Un an après le drame, le tribunal correctionnel de La Rochelle se penche ce mardi 1er juillet sur la tragédie qui a coûté la vie à une fillette de 10 ans, percutée par une voiture alors qu’elle circulait à vélo dans le cadre d’une sortie scolaire. La conductrice, âgée de 83 ans au moment des faits, est poursuivie pour homicide et blessures involontaires, ainsi que pour délit de fuite. Les faits remontent au 5 juin 2024. Ce jour-là, un groupe de douze enfants de 7 à 11 ans, encadré par deux animateurs d’un centre de loisirs municipal, circulait à vélo sur une avenue de La Rochelle. Tous étaient équipés de casques et de gilets réfléchissants. Mais en quelques secondes, la balade a tourné au drame : une voiture arrivant à contresens les a fauchés de plein fouet. Selon le parquet, le véhicule s’était brusquement déporté sur la gauche « sans raison apparente ». Une fillette grièvement blessée est décédée à l’hôpital deux jours plus tard. Six autres enfants ont été blessés.
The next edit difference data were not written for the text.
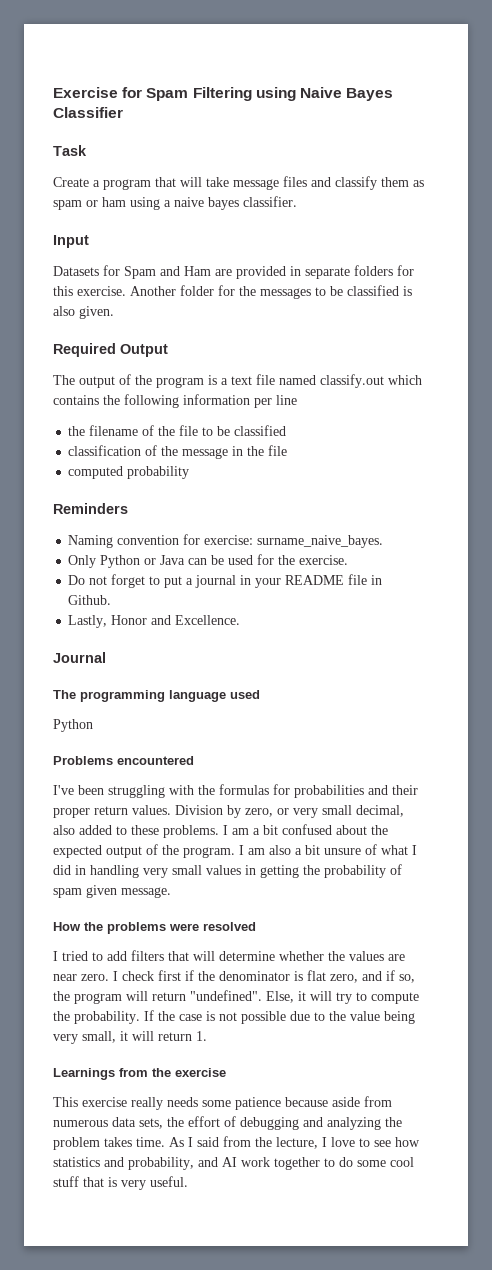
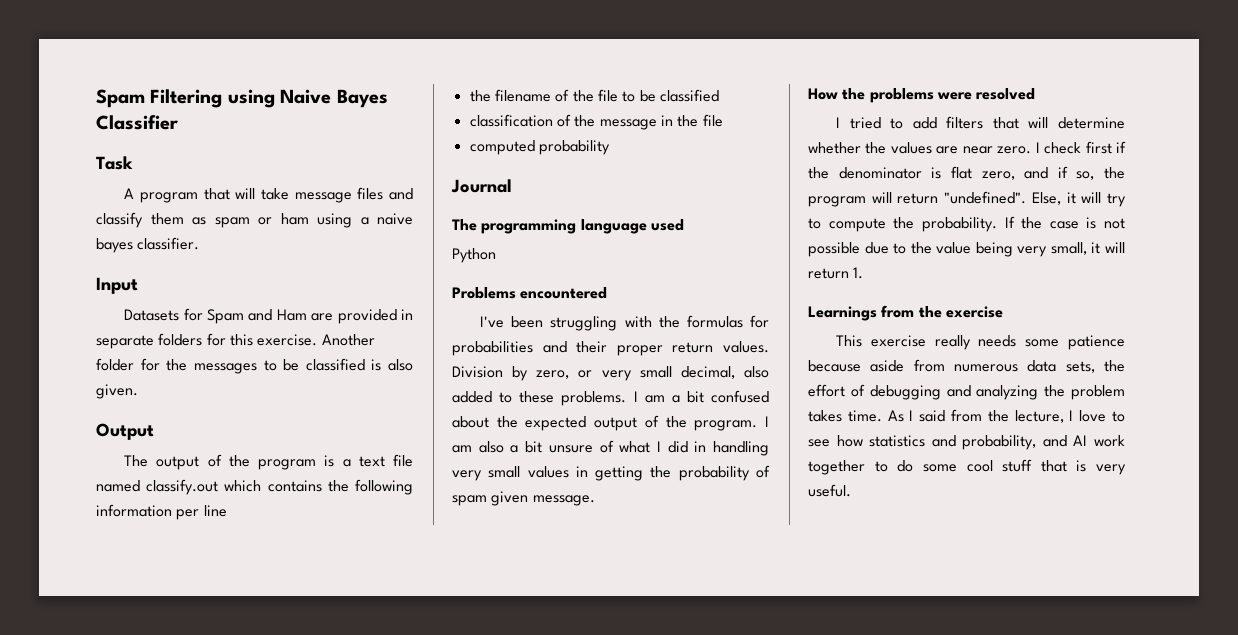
[53,87,143,98] Exercise for -> (96, 98) none
[53,177,100,187] Create a -> [124,188,135,199] A
[53,343,116,357] Required -> (138, 391) none
[53,503,128,514] [68,534,384,548] [68,554,349,568] [68,574,383,588] [68,595,112,605] [68,615,241,628] // Reminders // Naming convention for exercise: surname_naive_bayes. // Only Python or Java can be used for the exercise. // Do not forget to put a journal in your README file in Github. // Lastly, Honor and Excellence. -> (610, 147) none

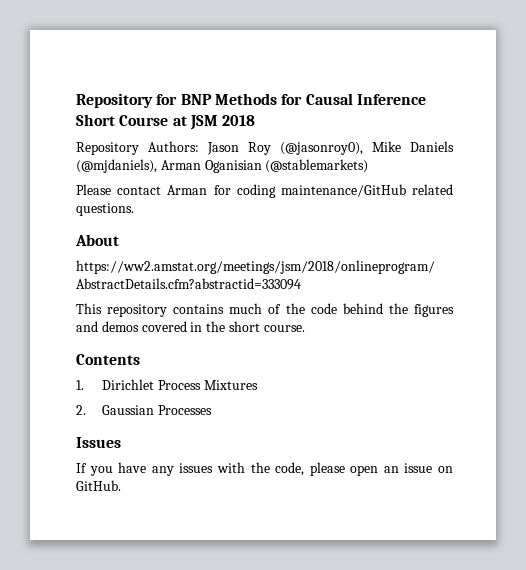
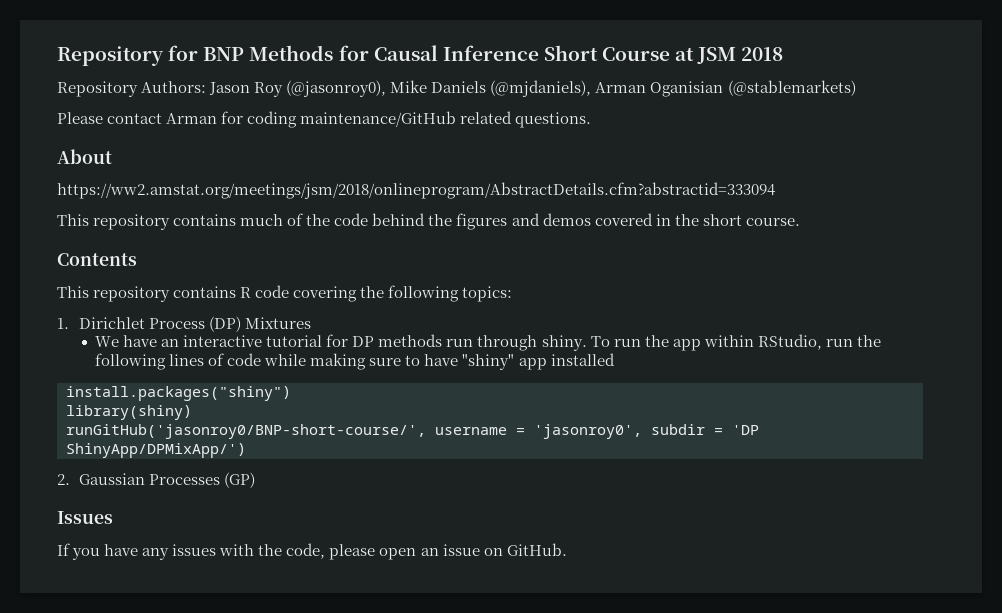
(140, 359) none -> [57,285,513,302] // This repository contains R code covering the following topics:
(201, 385) none -> [208,316,241,332] (DP)
(258, 385) none -> [95,334,881,351] [95,353,615,370] [66,386,291,401] [66,405,192,420] [66,424,759,439] [66,443,246,458] // We have an interactive tutorial for DP methods run through shiny. To run the app within RStudio, run the following lines of code while making sure to have "shiny" app installed // install.packages("shiny") // library(shiny) // runGitHub('jasonroy0/BNP-short-course/', username = 'jasonroy0', subdir = 'DP ShinyApp/DPMixApp/')
(212, 410) none -> [223,472,255,488] (GP)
Une responsabilité médicale au cœur des débats
La conductrice avait poursuivi sa route sans s’arrêter avant qu’un témoin ne la contraigne à s’immobiliser. Les dépistages à l’alcool et aux stupéfiants se sont révélés négatifs. Interrogée par les enquêteurs, elle a évoqué un malaise et dit ne pas avoir vu les enfants. Des antécédents similaires, survenus avant l’accident, pourraient cependant soulever la question de sa capacité à conduire ce jour-là. C’est sur ce point que l’avocat de la famille de la victime entend insister. Pour lui, se mettre au volant en connaissant un tel risque posait un problème de responsabilité prévisible. Dans le même temps, le Sénat examinera ce mardi en deuxième lecture une proposition de loi pour créer dans le Code pénal une nouvelle qualification : l’« homicide routier ». Un délit distinct censé mieux refléter la gravité des accidents mortels commis avec des circonstances aggravantes (vitesse excessive, usage de stupéfiants, défaut de permis, usage du téléphone ou délit de fuite). Dans cette affaire, le refus d’arrêt immédiat de l’automobiliste pourrait entrer dans ce cadre. Engagée dans le collectif « Sauver des vies c’est permis », la mère de la fillette plaide aujourd’hui pour une réforme profonde. Elle milite pour l’instauration de visites médicales régulières pour les conducteurs âgés. Pour elle, la justice pénale apportera peu de réponses, mais le procès pourrait réveiller une prise de conscience politique et collective. À ses yeux, le véritable enjeu dépasse la sanction : il s’agit d’empêcher que ce genre de drame se répète.